Recently, I made the colossal mistake of ordering the “Meatloaf Special” at a local diner. I ignored my years of accumulated experience and threw what amounted to a culinary Hail Mary pass. The diner is a high-quality eatery, I reasoned—the hamburgers are especially good—so why wouldn’t the meatloaf smothered in mushroom gravy hit the spot?
As a boy, I was served my mother’s meatloaf too many
times to count. The challenge with that particular fare from yesteryear were
the onions therein. They were not sufficiently sweated, soft, and sweet. My
meatloaf phobia was thus ingrained at a tender age. Things that go crunch in
the night were to be avoided at all costs. I could only abide a smoother than
smooth meatloaf—and the same could be said of meatballs.

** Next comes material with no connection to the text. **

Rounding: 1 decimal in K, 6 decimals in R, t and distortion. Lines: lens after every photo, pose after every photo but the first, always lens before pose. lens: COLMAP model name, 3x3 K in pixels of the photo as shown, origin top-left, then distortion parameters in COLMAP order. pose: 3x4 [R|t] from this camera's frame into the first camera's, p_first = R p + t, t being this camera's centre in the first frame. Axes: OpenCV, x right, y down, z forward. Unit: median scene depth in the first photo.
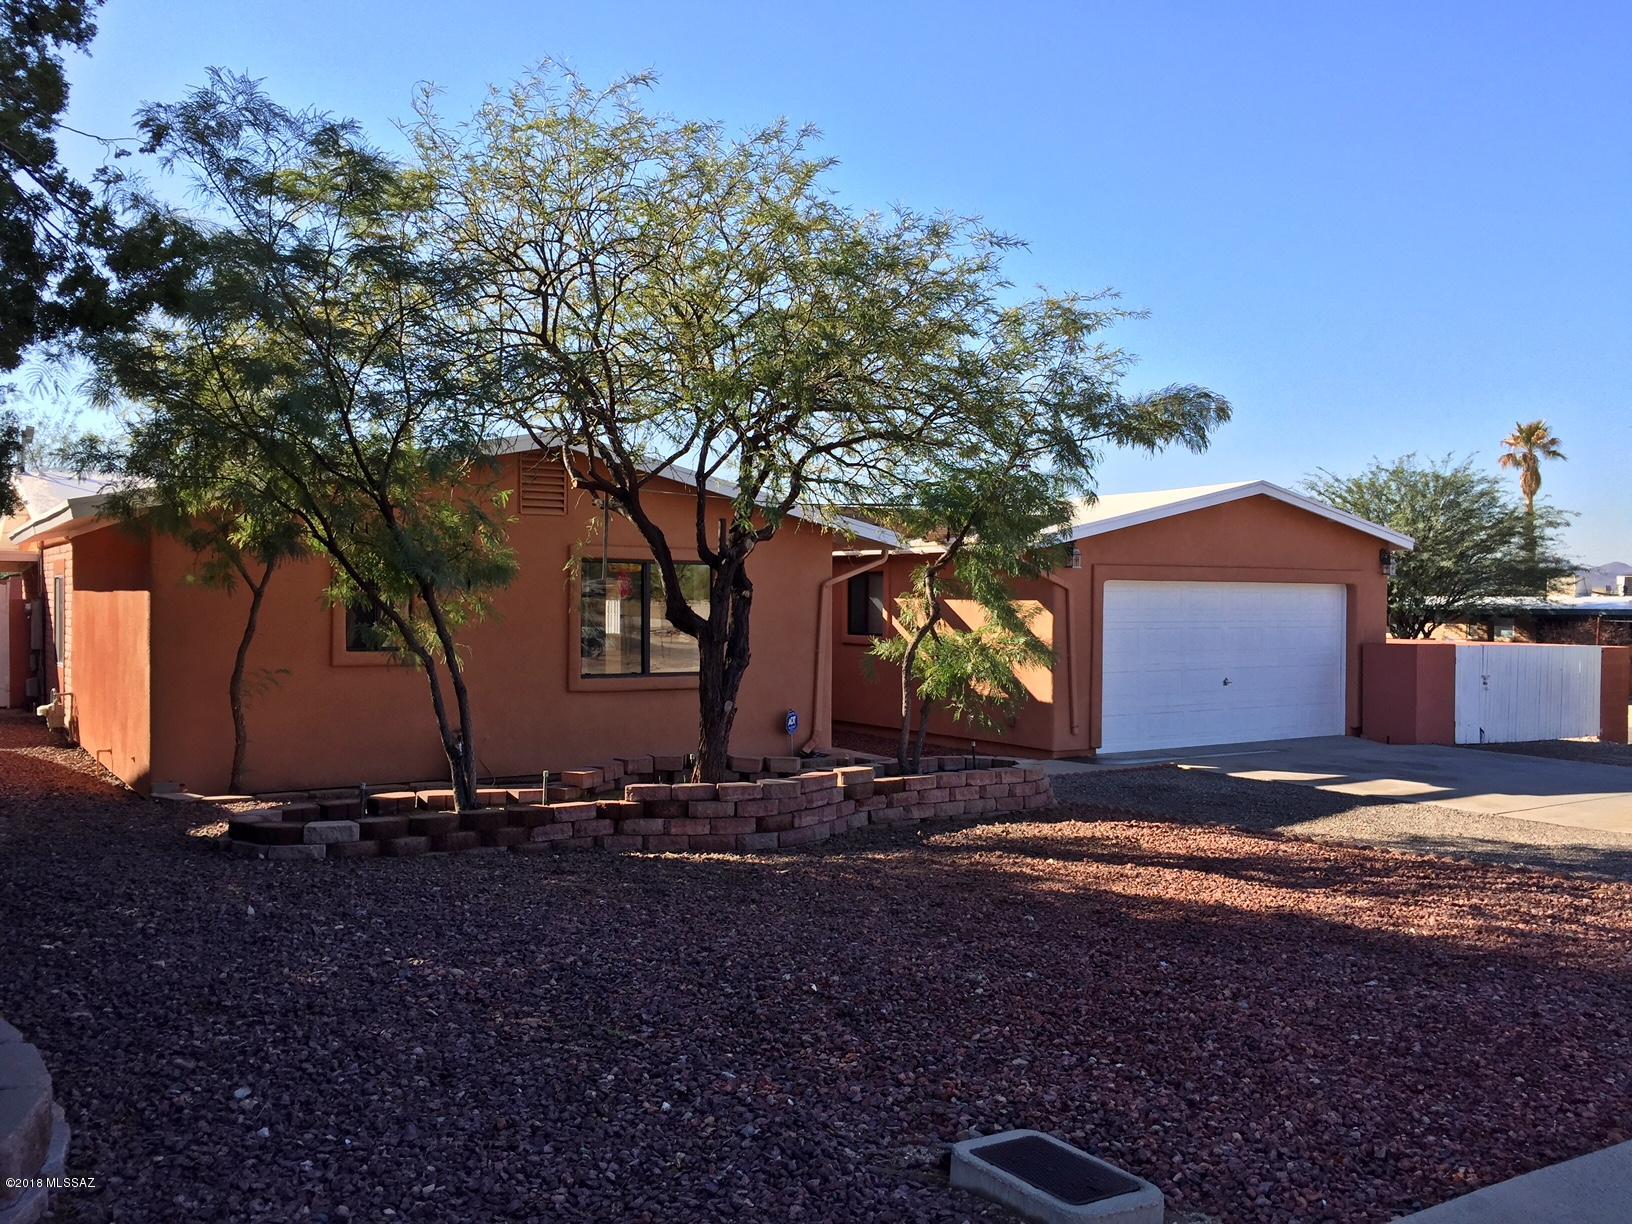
lens RADIAL K [[1377.1, 0, 807.7], [0, 1377.1, 611.6], [0, 0, 1]] dist [0.011045, -0.028069]
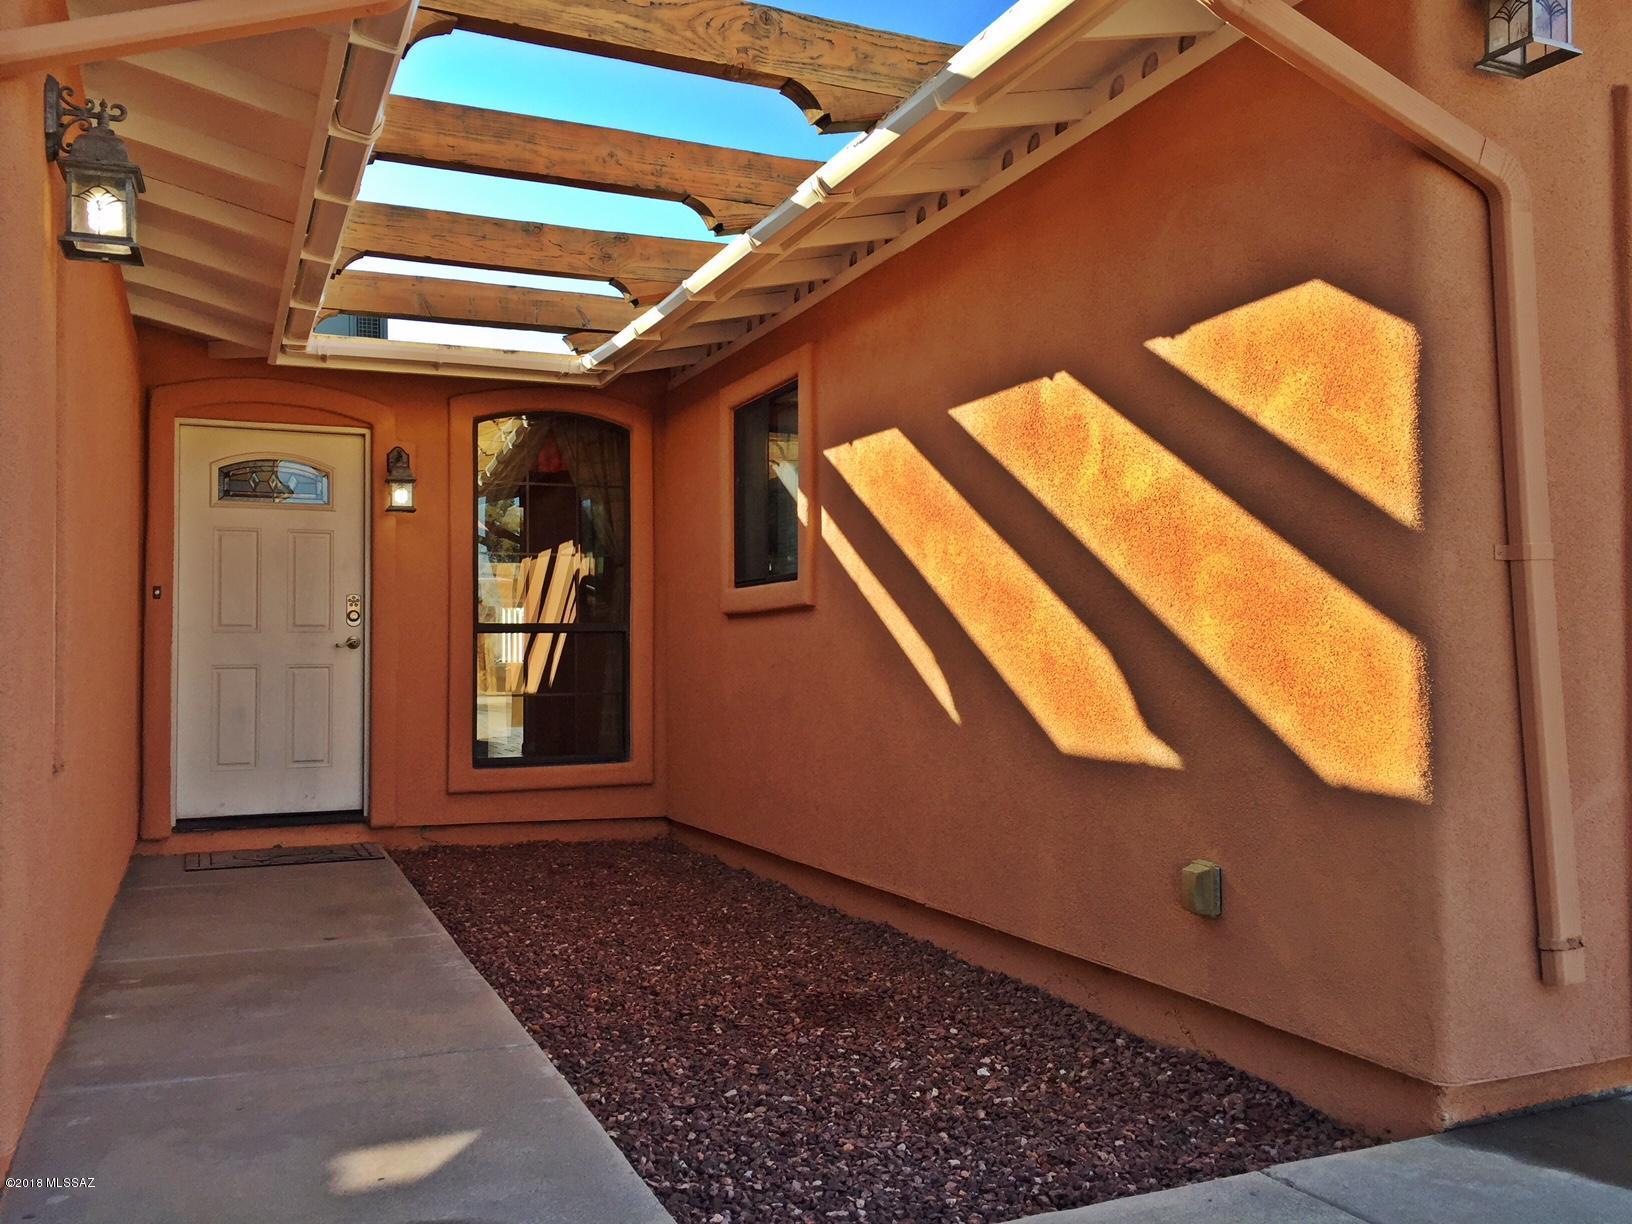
lens RADIAL K [[1377.1, 0, 814.0], [0, 1377.1, 611.2], [0, 0, 1]] dist [0.011045, -0.028069]
pose [[0.987321, -0.023898, -0.156925, 0.125313], [0.018144, 0.999113, -0.037997, 0.044308], [0.157694, 0.034668, 0.986879, 0.796314]]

My maternal grandmother—an accomplished cook on many fronts—made meatloaf every now and then. While her signature dish—meat pie—was chock full of onions, they were caramelized and succulent. But not so with the meatloaf, which also included crunchy red and green peppers—multiple horrors in one frightful dish. During our summertime visits to Bangor, Pennsylvania, my brothers and I often dined on my grandparents’ back porch. One meatloaf night, my father sensed treachery afoot. His boys would be dining outside downwind of the trash cans on the side of the house. Disposing of the meatloaf without a trace would therefore be a piece of cake. I don’t recall that dinner’s precise denouement, but I suppose we were thwarted and compelled to pick apart the meatloaf, removing the onions and peppers one by one by one. Trust me: That kind of thing gets tiresome real fast, and you go to bed hungry as well.
An aunt of mine also made a meatloaf that was more or less edible. The onions were highly visible but adequately melted. Her secret meatloaf ingredients were oatmeal and a unique spice that I only remember tasting in that meatloaf. The final product, though, had a rather odd consistency. While it was appetizing enough, you could—if so desired—eat the meatloaf with a straw. It would have made a great baby food.

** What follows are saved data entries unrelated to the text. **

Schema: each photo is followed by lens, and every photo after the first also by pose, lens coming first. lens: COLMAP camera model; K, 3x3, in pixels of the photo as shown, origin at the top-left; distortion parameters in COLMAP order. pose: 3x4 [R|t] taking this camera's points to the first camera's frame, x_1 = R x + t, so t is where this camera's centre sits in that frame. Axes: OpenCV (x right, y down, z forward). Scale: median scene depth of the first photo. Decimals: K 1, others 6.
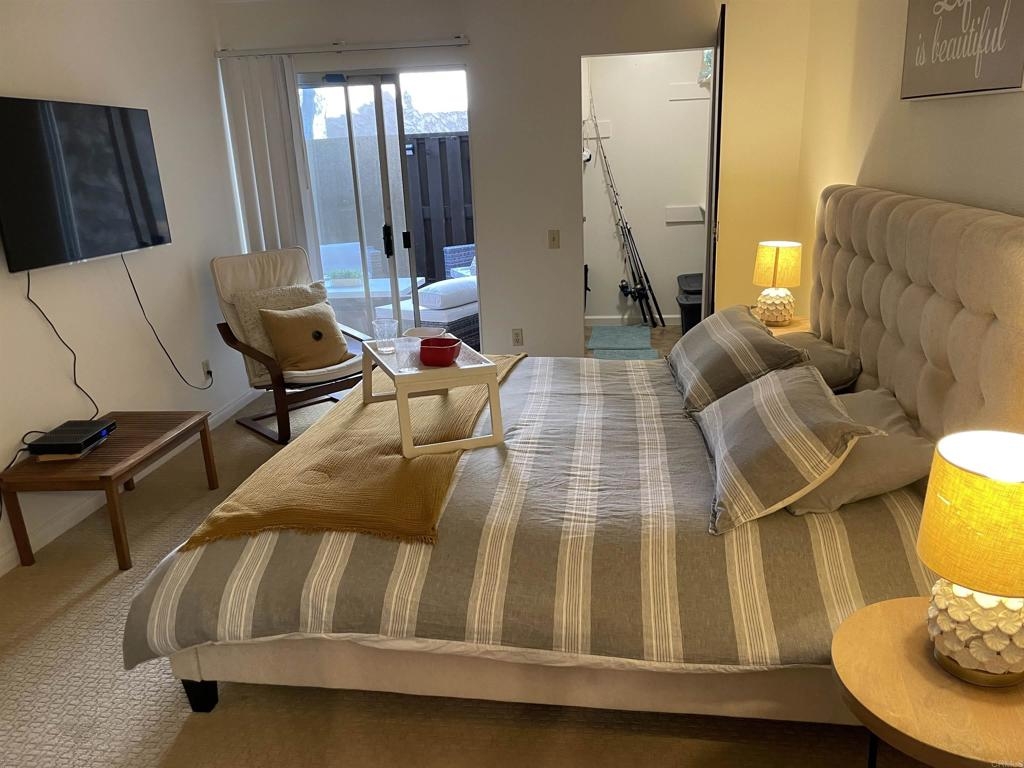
lens RADIAL K [[789.9, 0, 517.5], [0, 789.9, 383.0], [0, 0, 1]] dist [0.087407, -0.122135]
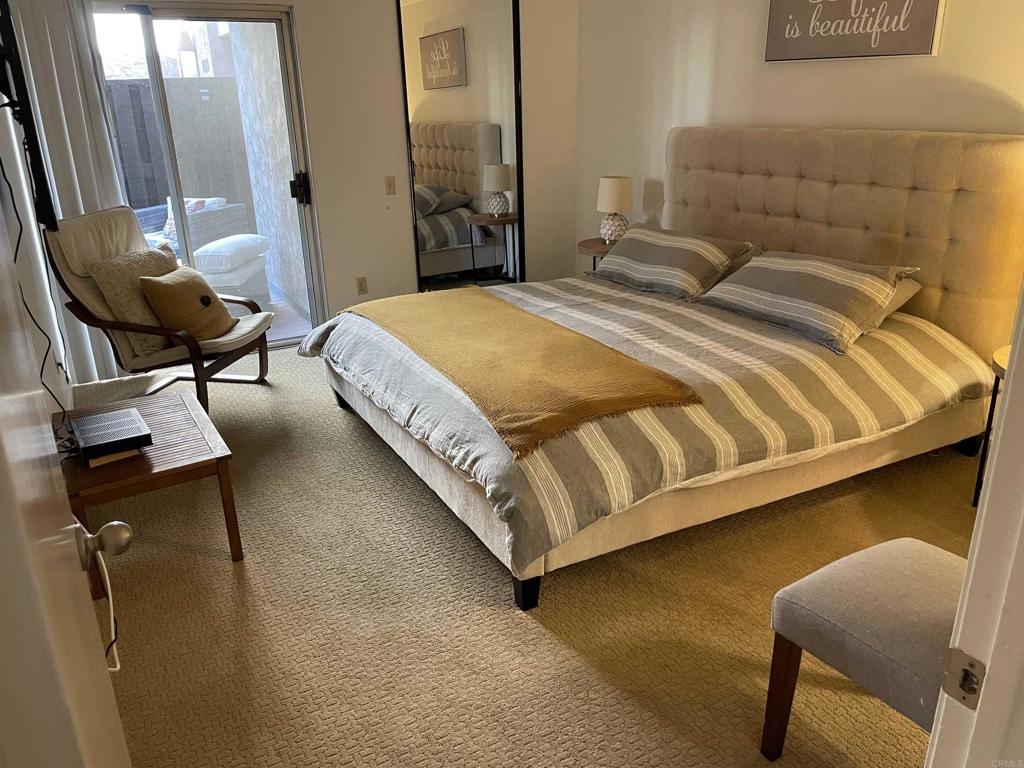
lens RADIAL K [[789.9, 0, 517.7], [0, 789.9, 376.9], [0, 0, 1]] dist [0.087407, -0.122135]
pose [[0.803398, -0.176147, 0.568792, -0.809790], [0.159301, 0.984006, 0.079726, 0.013804], [-0.573738, 0.026557, 0.818608, 0.108383]]
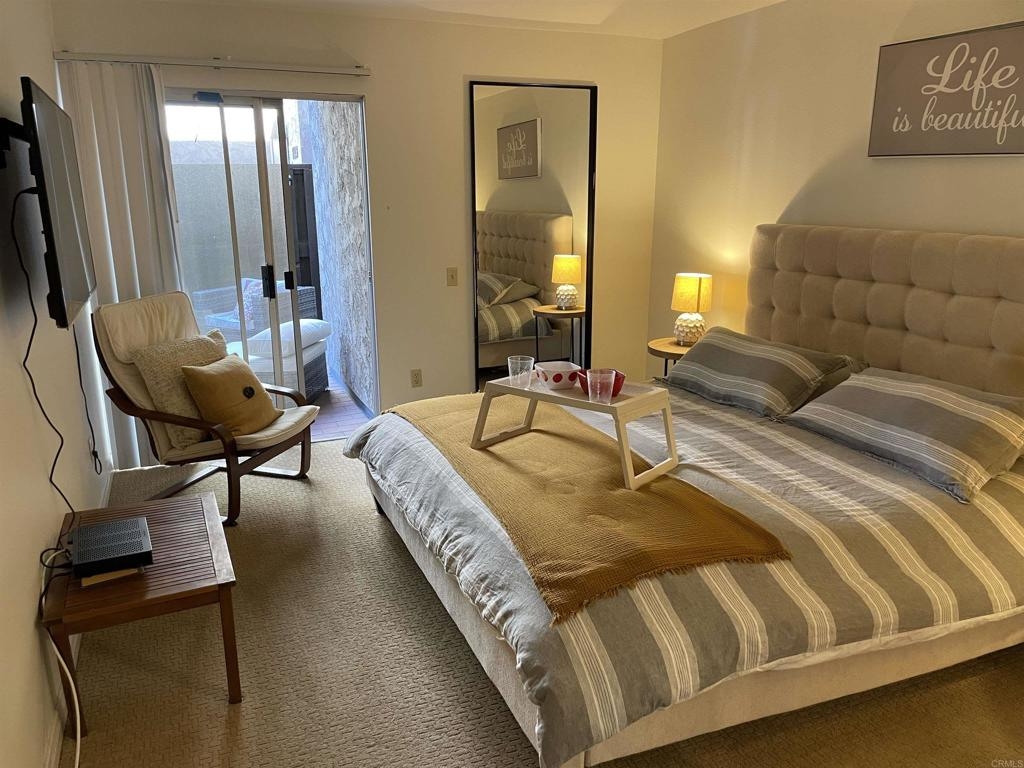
lens RADIAL K [[789.9, 0, 501.2], [0, 789.9, 385.2], [0, 0, 1]] dist [0.087407, -0.122135]
pose [[0.868549, -0.084569, 0.488334, -0.708107], [0.110594, 0.993560, -0.024639, -0.026732], [-0.483106, 0.075407, 0.872309, 0.204492]]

Interestingly, I sampled a fast-food joint’s
meatloaf—Boston Market—not too long ago. It was sufficiently smooth for my
tastes and covered in an appealing barbecue glaze. No crunchies to speak of and
flavorsome, but—in the end—everything from Boston Market leaves my stomach
feeling sour. It comes with age, I guess. All those wonderful take-out
restaurants that I loved so much as a kid just don’t cut the mustard anymore.

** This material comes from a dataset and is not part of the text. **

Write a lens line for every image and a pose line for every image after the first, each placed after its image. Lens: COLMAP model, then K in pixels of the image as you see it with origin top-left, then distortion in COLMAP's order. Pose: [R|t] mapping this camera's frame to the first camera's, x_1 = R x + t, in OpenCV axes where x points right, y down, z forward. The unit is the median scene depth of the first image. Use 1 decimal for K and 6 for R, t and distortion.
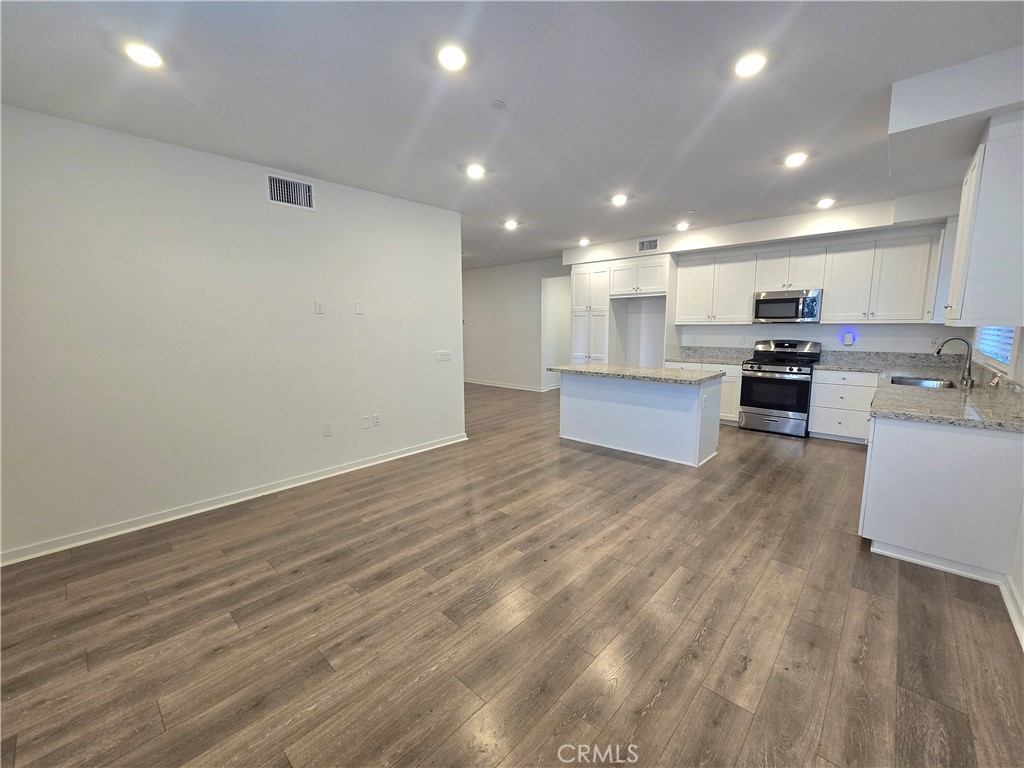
lens RADIAL K [[417.9, 0, 513.3], [0, 417.9, 382.5], [0, 0, 1]] dist [0.000152, -0.000152]
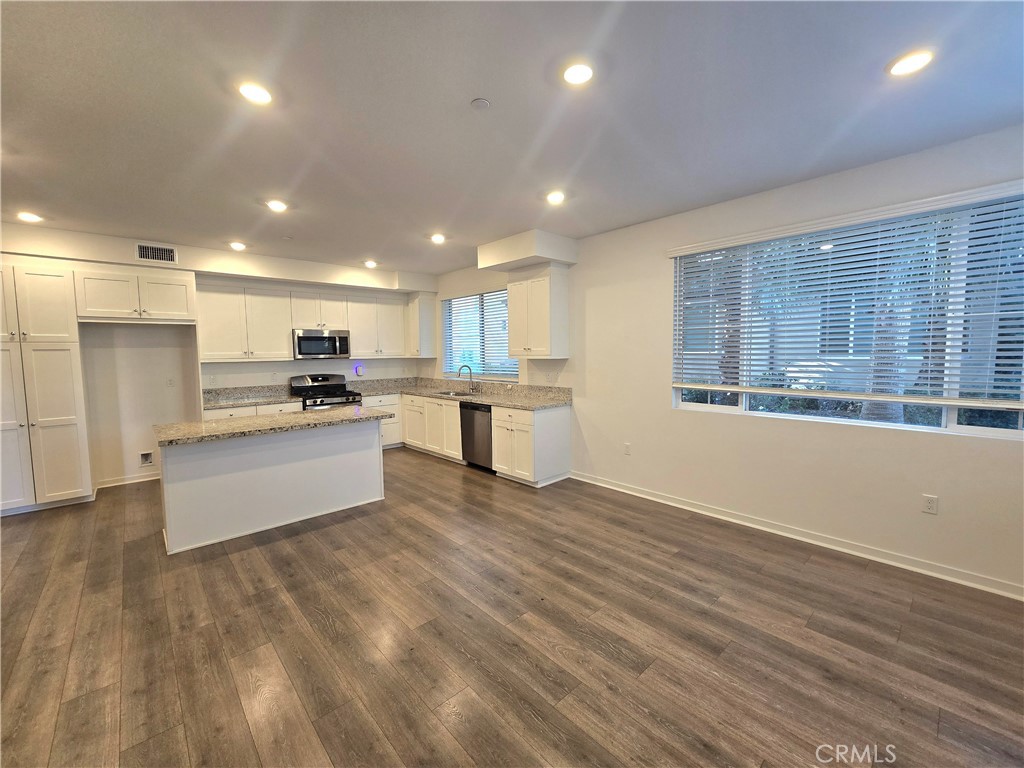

One final note on the meatloaf phenomenon. Wherever you encounter it, a surprise awaits. It’s uncharted territory—always: No two meatloafs are the same. This can also be said of chili. My mother and grandmother also made chili with the same gastronomic roadblocks for me: crunchy onions and peppers. Two of my favorite TV detectives were chili aficionados: Lieutenant Columbo and Chief Ironside, with the latter’s unusual kitchen stocked with cans of the stuff. 1960s canned chili…yum. Columbo, meanwhile, repeatedly ordered the stuff in greasy spoons while out and about. I have studiously avoided going down the chili path for the same reason I shouldn’t have ordered the “Meatloaf Special” at the diner. With one notable exception: I have tried Wendy’s chili, which is surprisingly tasty. But, just like the Boston Market meatloaf aftershock, the chili's fast-food finish leaves a lot to be desired. Life lessons learned, forgotten, and learned again.